Last week, a first level appellate court in New Jersey issued an opinion for publication discussing the potential grounds for finding jurisdiction over a foreign parent corporation when its wholly-owned subsidiary has its principal place of business in New Jersey. In FDASmart v. Dishman Pharmaceuticals and Chemicals Limited, App. Div. Docket No. A-2800-15T3, the plaintiff sued an Indian parent company and its wholly-owned New Jersey subsidiary in the Superior Court of New Jersey. The Indian parent company moved to dismiss the case against it based upon a lack of personal jurisdiction. Fortunately for the Indian parent in this case, the appellate panel found that personal jurisdiction did not exist.
The New Jersey Appellate Division opinion gives some insight into how a New Jersey court may analyze whether personal jurisdiction exists over a foreign parent when a wholly owned subsidiary has its principal place of business in New Jersey. In FDASmart, the panel first confirmed that the Indian parent was not “at home” in New Jersey, because it was neither incorporated in New Jersey, nor did it have its principal place of business here. Next, the panel reviewed whether “the activities of [the subsidiary] in New Jersey should be attributed to its [Indian parent] for jurisdictional purposes under an alter ego theory.” The panel noted that mere ownership of the subsidiary was not enough to impute its contacts to the parent. The panel then examined whether the subsidiary might be considered an “alter ego” of the parent (a “flip-side” analysis) for the purpose of imputing its New Jersey contacts to the parent. The panel noted that, to find the subsidiary to be an alter ego of the parent, the Plaintiff had to establish that (1) “the parent so dominated the subsidiary that it had no separate existence, but was merely a conduit for the parent,” and (2) “adherence to the fiction of separate corporate existences would perpetrate a fraud or injustice, or otherwise circumvent the law.” (citation omitted).
In determining whether the Plaintiff met the first prong (domination), the panel considered as factors any: “common ownership, financial dependency, interference with a subsidiary’s selection of personnel, disregard of corporate formalities, and control over a subsidiary’s marketing and operational policies.” (citation omitted). Although there was some evidence of common ownership, the panel stated that “dominance ‘cannot be established by overlapping boards of directors’” (citation omitted), and ultimately found that “plaintiff [was] unable to meet its burden of proving [the parent’s] dominance of its subsidiary in order to pierce the corporate veil.” Because Plaintiff did not meet its burden on the first prong, the Court did not consider the second prong (fraud or injustice).
==*==
The task: From the passage on the FDASmart ruling, list every factor the panel weighed when deciding whether the first prong (domination) was met. The rows after the passage on the FDASmart ruling have nothing to do with it.

(Stored records)
==*==
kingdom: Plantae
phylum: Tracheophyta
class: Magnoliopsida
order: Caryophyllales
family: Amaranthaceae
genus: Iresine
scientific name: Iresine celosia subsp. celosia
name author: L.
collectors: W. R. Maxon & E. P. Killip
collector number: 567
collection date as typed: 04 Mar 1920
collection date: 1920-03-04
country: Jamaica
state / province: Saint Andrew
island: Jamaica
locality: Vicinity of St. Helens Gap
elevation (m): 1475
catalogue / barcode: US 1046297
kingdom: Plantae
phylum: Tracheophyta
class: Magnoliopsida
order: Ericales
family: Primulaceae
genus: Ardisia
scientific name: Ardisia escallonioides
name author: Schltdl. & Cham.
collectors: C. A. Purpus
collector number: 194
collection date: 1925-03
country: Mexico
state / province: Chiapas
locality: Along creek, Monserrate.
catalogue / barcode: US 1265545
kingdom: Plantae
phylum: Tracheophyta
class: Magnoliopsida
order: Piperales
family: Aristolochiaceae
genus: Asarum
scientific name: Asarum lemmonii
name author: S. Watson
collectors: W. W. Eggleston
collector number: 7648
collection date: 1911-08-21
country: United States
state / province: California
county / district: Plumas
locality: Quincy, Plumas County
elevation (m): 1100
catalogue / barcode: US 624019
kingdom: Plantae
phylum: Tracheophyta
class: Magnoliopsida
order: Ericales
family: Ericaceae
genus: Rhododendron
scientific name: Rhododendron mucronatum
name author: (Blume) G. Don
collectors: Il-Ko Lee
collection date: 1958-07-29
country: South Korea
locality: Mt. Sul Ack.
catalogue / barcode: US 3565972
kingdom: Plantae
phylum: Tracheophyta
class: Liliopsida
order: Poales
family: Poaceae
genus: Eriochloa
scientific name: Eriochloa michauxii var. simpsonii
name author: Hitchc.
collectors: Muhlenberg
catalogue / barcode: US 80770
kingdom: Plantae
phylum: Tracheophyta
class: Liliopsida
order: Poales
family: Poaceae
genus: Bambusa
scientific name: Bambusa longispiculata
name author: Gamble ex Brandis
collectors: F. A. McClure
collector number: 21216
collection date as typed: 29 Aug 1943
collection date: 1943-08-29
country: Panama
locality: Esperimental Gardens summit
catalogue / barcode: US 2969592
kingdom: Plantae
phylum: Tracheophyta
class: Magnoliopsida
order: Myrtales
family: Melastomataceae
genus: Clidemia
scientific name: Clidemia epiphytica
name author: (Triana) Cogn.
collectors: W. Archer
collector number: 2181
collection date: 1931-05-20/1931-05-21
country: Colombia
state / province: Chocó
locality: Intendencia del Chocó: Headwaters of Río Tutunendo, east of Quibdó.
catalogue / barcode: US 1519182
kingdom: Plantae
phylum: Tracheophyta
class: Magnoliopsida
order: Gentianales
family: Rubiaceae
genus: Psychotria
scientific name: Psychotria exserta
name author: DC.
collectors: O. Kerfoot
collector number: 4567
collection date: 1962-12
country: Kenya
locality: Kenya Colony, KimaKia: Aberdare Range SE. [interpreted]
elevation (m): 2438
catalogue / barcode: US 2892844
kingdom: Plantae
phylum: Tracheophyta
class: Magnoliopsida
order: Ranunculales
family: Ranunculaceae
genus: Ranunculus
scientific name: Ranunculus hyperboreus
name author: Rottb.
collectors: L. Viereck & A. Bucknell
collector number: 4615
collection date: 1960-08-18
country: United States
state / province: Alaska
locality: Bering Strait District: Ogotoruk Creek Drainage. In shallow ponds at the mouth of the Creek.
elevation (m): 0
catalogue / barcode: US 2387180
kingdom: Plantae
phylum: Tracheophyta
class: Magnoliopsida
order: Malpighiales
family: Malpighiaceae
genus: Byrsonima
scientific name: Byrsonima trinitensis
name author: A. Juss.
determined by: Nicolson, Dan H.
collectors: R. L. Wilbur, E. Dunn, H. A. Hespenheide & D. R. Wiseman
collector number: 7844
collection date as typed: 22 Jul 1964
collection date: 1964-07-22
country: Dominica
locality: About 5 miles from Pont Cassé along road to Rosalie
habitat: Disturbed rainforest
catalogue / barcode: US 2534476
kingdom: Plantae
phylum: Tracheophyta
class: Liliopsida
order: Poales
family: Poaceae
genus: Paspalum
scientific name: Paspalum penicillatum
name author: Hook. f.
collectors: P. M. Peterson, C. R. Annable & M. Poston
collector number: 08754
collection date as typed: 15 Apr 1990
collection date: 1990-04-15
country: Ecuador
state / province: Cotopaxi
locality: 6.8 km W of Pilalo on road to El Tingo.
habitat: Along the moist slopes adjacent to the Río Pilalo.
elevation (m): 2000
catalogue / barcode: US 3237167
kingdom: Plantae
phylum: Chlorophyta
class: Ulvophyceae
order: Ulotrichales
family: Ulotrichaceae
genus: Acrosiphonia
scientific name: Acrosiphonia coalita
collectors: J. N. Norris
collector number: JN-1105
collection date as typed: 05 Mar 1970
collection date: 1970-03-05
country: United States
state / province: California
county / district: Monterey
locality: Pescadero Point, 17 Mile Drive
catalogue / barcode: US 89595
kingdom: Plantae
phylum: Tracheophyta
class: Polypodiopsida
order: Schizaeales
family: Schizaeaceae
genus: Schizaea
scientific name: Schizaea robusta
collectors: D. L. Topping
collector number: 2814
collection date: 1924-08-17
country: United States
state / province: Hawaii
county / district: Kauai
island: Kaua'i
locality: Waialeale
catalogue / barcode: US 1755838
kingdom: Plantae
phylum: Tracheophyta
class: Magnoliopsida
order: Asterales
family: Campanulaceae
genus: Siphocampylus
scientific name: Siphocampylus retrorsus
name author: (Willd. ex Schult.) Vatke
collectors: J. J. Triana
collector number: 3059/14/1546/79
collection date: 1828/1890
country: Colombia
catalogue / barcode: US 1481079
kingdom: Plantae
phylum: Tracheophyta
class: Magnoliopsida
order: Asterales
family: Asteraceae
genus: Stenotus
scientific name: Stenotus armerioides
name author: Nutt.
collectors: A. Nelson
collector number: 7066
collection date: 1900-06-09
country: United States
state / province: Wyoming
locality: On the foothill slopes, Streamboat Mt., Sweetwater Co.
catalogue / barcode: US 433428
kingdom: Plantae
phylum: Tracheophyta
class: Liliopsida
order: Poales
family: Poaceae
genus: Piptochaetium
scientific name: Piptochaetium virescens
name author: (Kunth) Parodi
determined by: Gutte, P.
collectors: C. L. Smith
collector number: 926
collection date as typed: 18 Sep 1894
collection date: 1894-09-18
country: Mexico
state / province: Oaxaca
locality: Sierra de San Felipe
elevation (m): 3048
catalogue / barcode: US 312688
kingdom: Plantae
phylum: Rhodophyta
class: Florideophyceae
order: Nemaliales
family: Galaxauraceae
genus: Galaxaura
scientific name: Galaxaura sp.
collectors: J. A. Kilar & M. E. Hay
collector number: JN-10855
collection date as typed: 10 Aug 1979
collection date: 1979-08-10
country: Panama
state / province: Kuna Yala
==*==
Your solution:
- Common ownership
- Financial dependency
- Interference with a subsidiary's selection of personnel
- Disregard of corporate formalities
- Control over a subsidiary's marketing and operational policies